--- start of Excerpted data ---

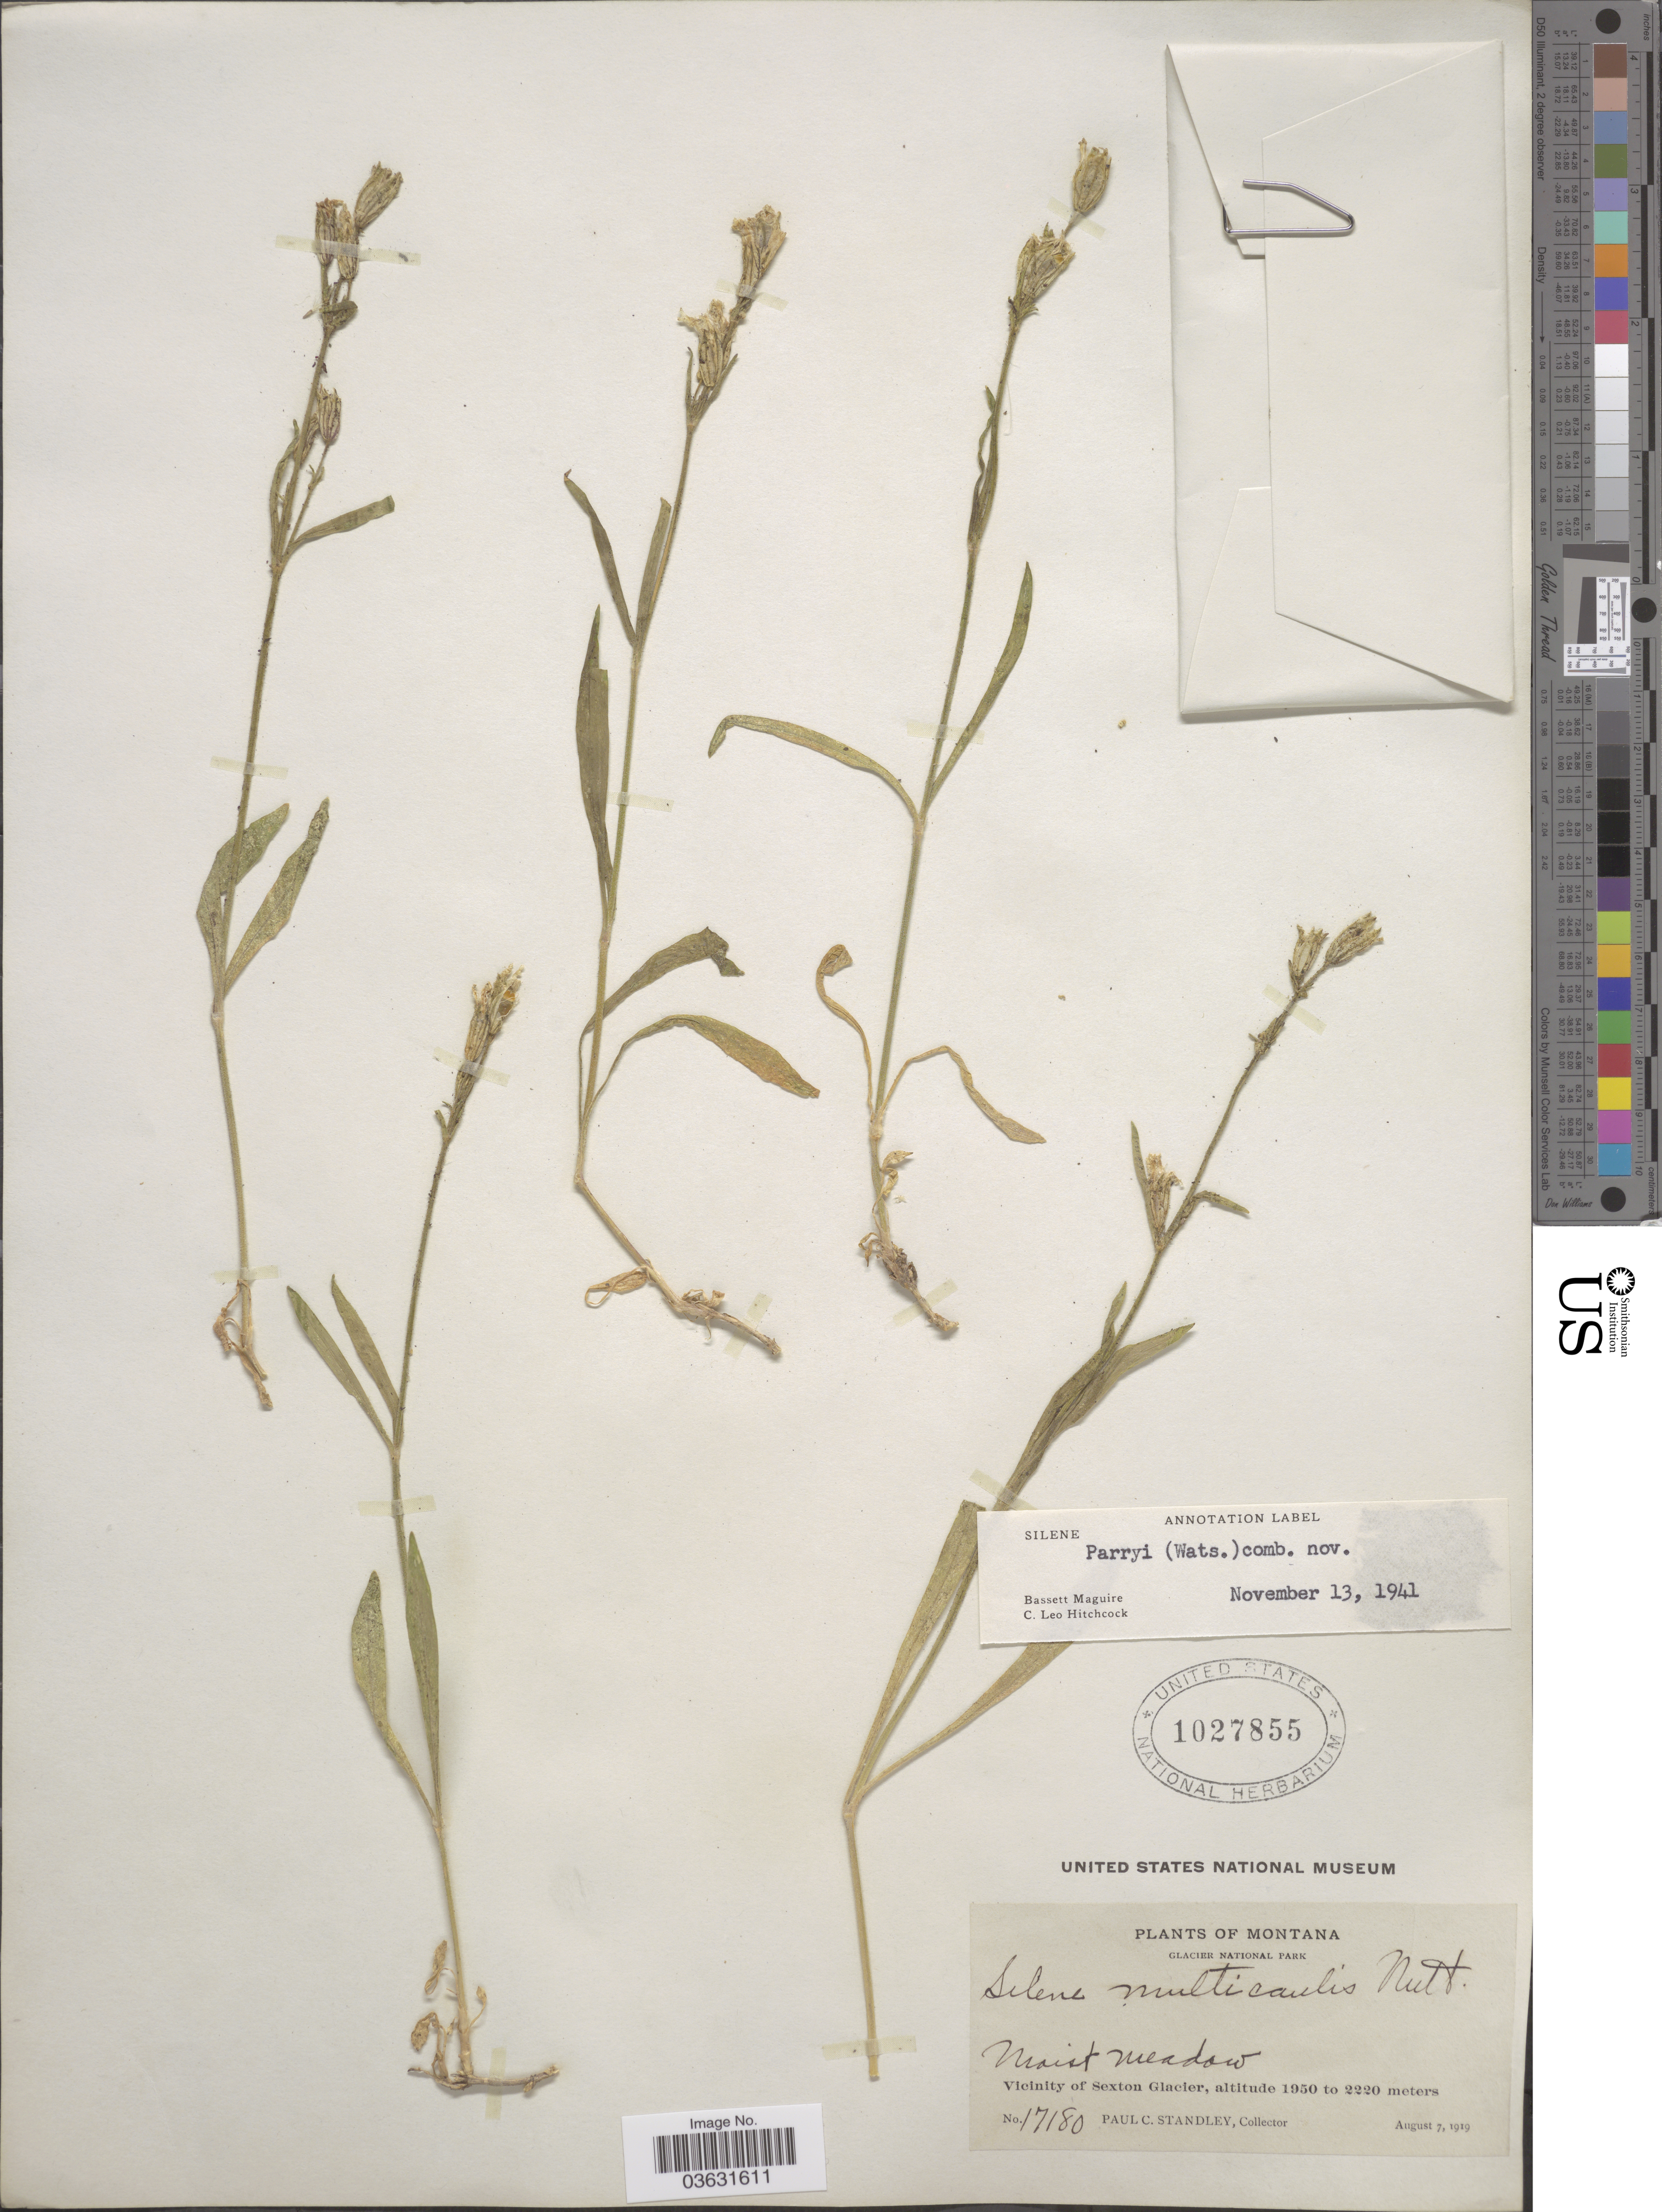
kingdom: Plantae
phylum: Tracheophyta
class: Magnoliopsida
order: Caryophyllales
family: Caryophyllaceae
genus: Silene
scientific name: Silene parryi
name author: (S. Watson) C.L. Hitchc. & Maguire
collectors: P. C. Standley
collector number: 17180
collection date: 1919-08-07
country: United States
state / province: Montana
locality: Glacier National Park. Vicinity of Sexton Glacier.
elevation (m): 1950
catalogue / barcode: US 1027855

--- end of Excerpted data ---

- **Your goal**
Recast the lines of the rows above as a JSON list of strings, one string per line, with blank lines omitted and the pictures left out.

- **Complete output**
[
  "kingdom: Plantae",
  "phylum: Tracheophyta",
  "class: Magnoliopsida",
  "order: Caryophyllales",
  "family: Caryophyllaceae",
  "genus: Silene",
  "scientific name: Silene parryi",
  "name author: (S. Watson) C.L. Hitchc. & Maguire",
  "collectors: P. C. Standley",
  "collector number: 17180",
  "collection date: 1919-08-07",
  "country: United States",
  "state / province: Montana",
  "locality: Glacier National Park. Vicinity of Sexton Glacier.",
  "elevation (m): 1950",
  "catalogue / barcode: US 1027855"
]